Maintenance crews from the Minneapolis Park and Recreation Board spent Friday assessing damage after two statues in city parks were vandalized early Thanksgiving morning.
Vandals toppled a statue of George Washington in the Washburn Fair Oaks Park across from the Minneapolis Institute of Art and also splashed it with paint. A few miles away in northeast Minneapolis' B.F. Nelson Park, someone spray-painted the words "no thanks," "no more genocide," "decolonize" and "land back" on the large granite monument to pioneers.
"We will start removing the paint as soon as we can," said Park Board spokeswoman Dawn Sommers.
Crews will also determine if they can turn the Washington statue upright; it was broken from its base, she said.
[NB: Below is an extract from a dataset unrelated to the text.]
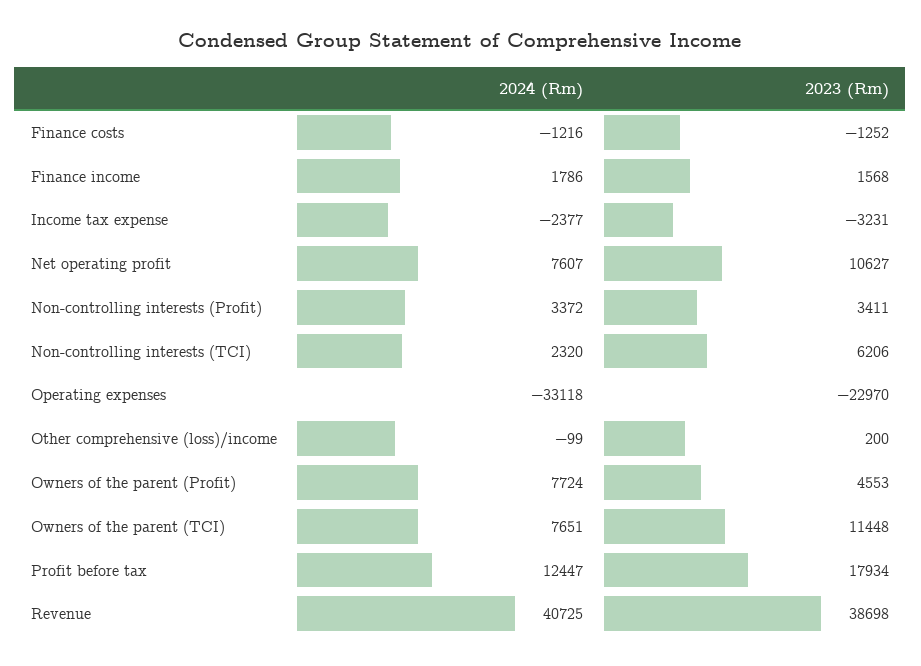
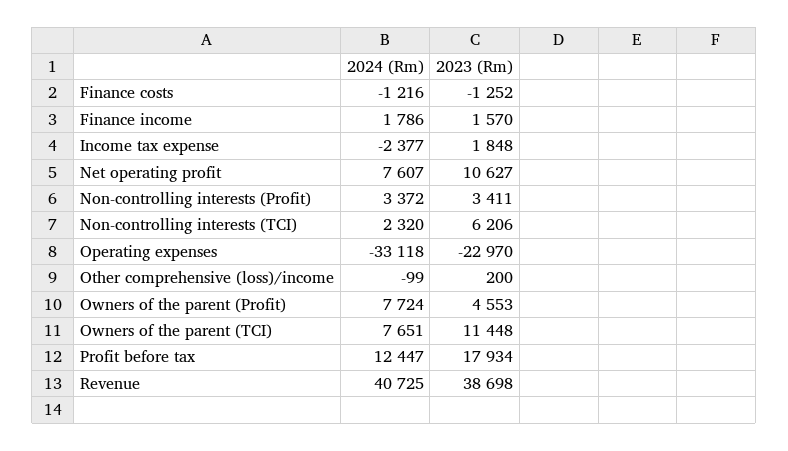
2023 (Rm), Finance income: 1568 -> 1570
2023 (Rm), Income tax expense: -3231 -> 1848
It was not immediately known if the destruction in Minneapolis was related to reports of buildings, statues and monuments that were defaced or destroyed Wednesday and Thursday in other U.S. cities.
In Chicago, somebody tried to pull down a statue of President William McKinley in McKinley Park. The sculpture was also tagged with graffiti and the words "Land Back."
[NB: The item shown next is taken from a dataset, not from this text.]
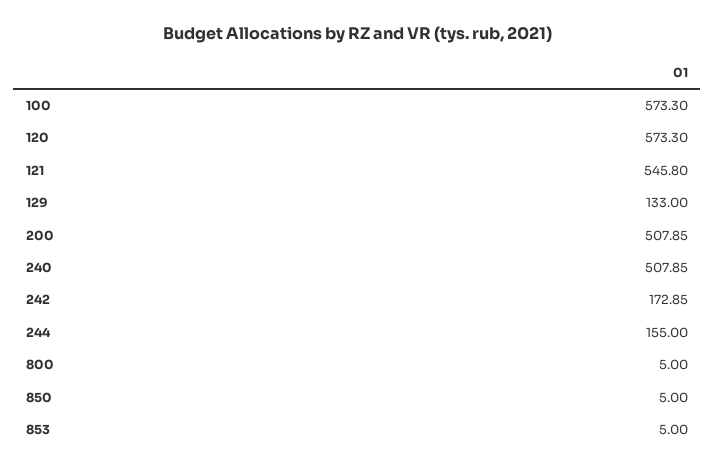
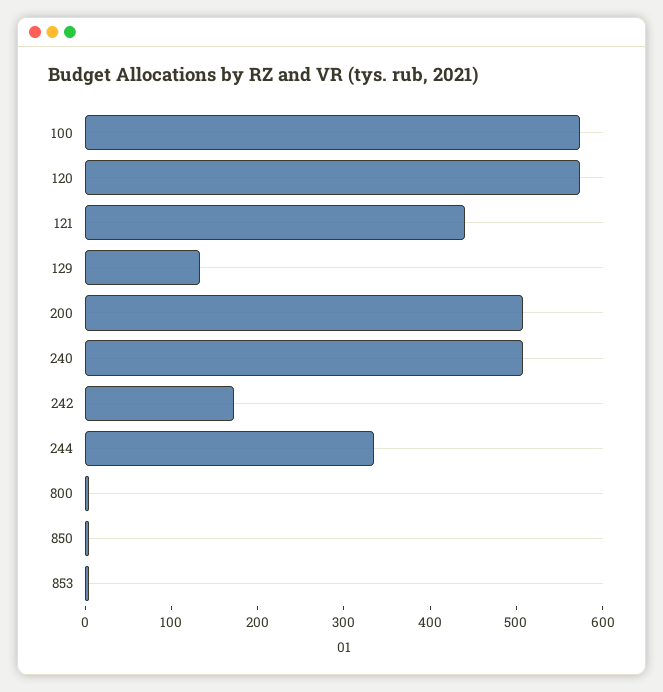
121: 545.8 -> 440
244: 155 -> 340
In Spokane, Wash., a statue of Abraham Lincoln was vandalized with red paint. In Portland, Ore., a monument in the city's Lone Fir Cemetery, dedicated in 1903 to the veterans of the Civil War, Mexican, Spanish-American and Indian wars, was tagged with anti-colonialism graffiti and its statue toppled and sprayed with red paint. Three people were arrested after protest-related vandalism damaging storefronts and spraying the words "Land Back" on buildings, Portland police said in a news release.
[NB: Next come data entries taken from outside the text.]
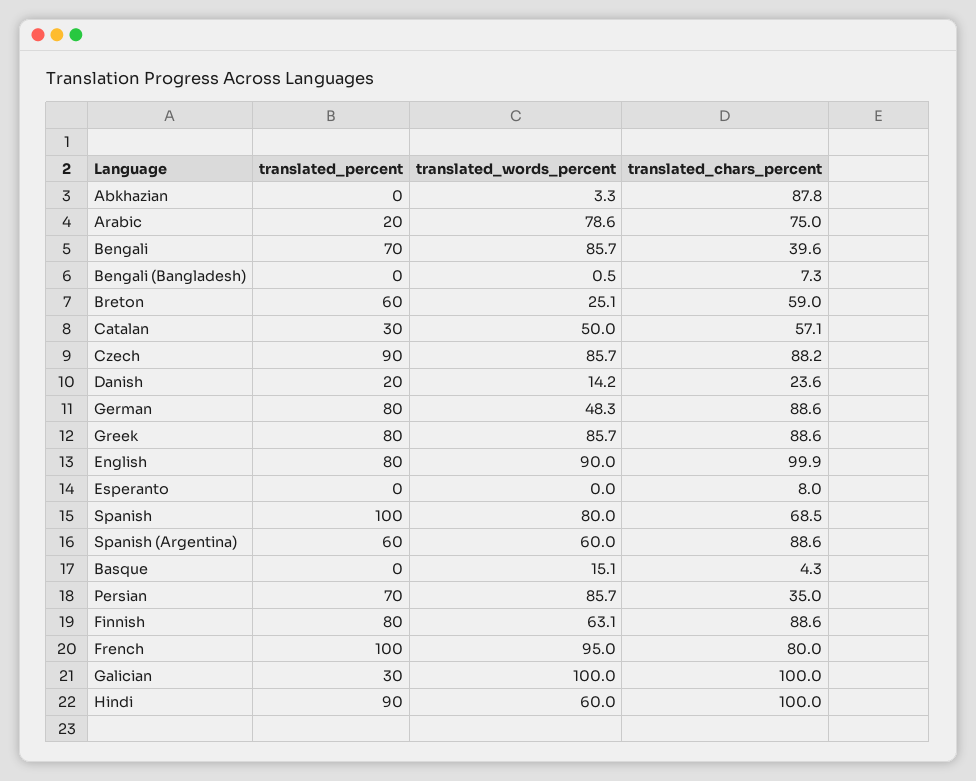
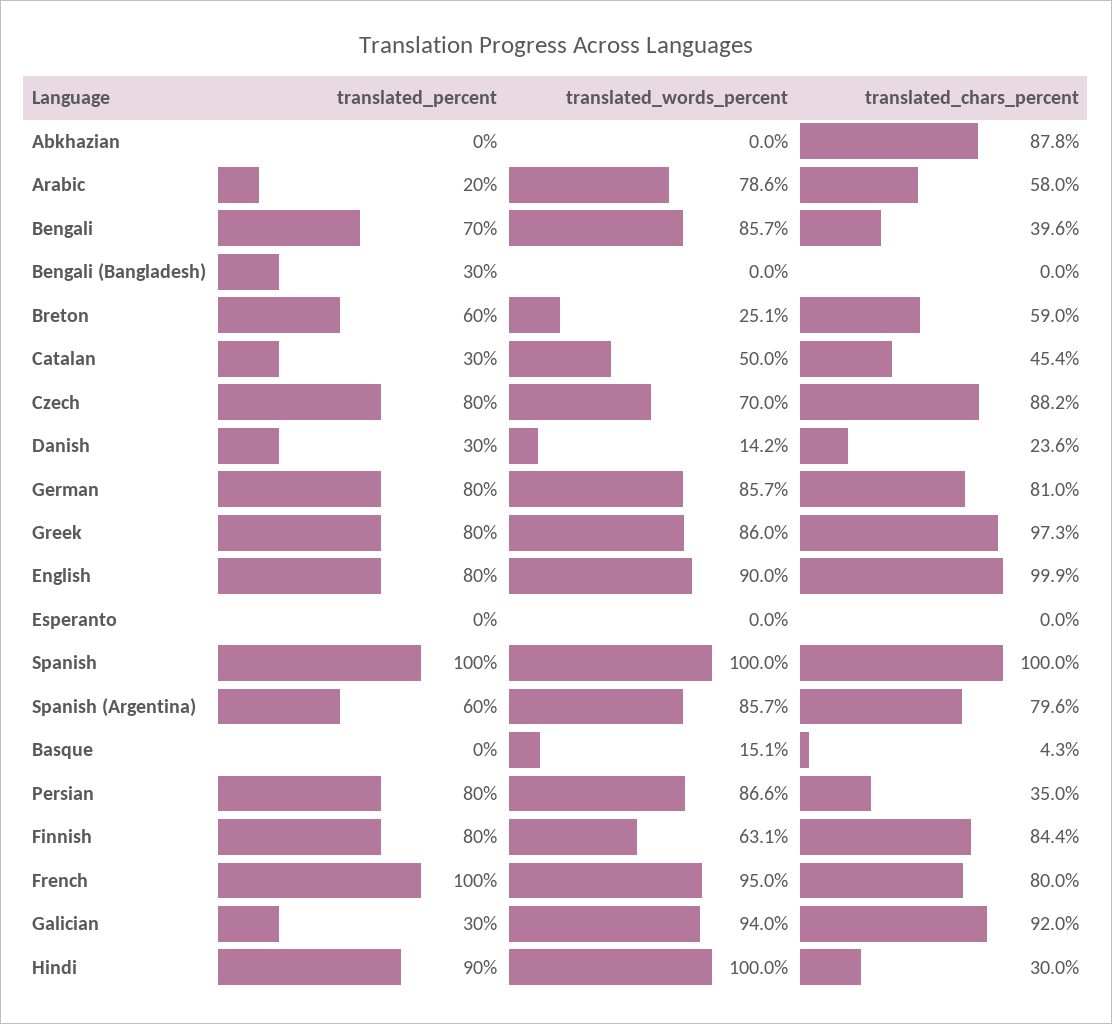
translated_words_percent, Abkhazian: 3.3 -> 0
translated_chars_percent, Arabic: 75 -> 58
translated_percent, Bengali (Bangladesh): 0 -> 30
translated_words_percent, Bengali (Bangladesh): 0.5 -> 0
translated_chars_percent, Bengali (Bangladesh): 7.3 -> 0
translated_chars_percent, Catalan: 57.1 -> 45.4
translated_percent, Czech: 90 -> 80
translated_words_percent, Czech: 85.7 -> 70
translated_percent, Danish: 20 -> 30
translated_words_percent, German: 48.3 -> 85.7
translated_chars_percent, German: 88.6 -> 81
translated_words_percent, Greek: 85.7 -> 86
translated_chars_percent, Greek: 88.6 -> 97.3
translated_chars_percent, Esperanto: 8 -> 0
translated_words_percent, Spanish: 80 -> 100
translated_chars_percent, Spanish: 68.5 -> 100
translated_words_percent, Spanish (Argentina): 60 -> 85.7
translated_chars_percent, Spanish (Argentina): 88.6 -> 79.6
translated_percent, Persian: 70 -> 80
translated_words_percent, Persian: 85.7 -> 86.6
translated_chars_percent, Finnish: 88.6 -> 84.4
translated_words_percent, Galician: 100 -> 94
translated_chars_percent, Galician: 100 -> 92
translated_words_percent, Hindi: 60 -> 100
translated_chars_percent, Hindi: 100 -> 30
The graffiti on the pioneers monument in Minneapolis appeared to be protesting colonialism. The monument depicts three generations of a pioneer family standing before sheaves of grain, signifying the agricultural product and flour industry that played a large part in creating the city. The Pillsbury family, founders of the famous Pillsbury flour brand, gifted the sculpture to the city during the Great Depression, Sommers said.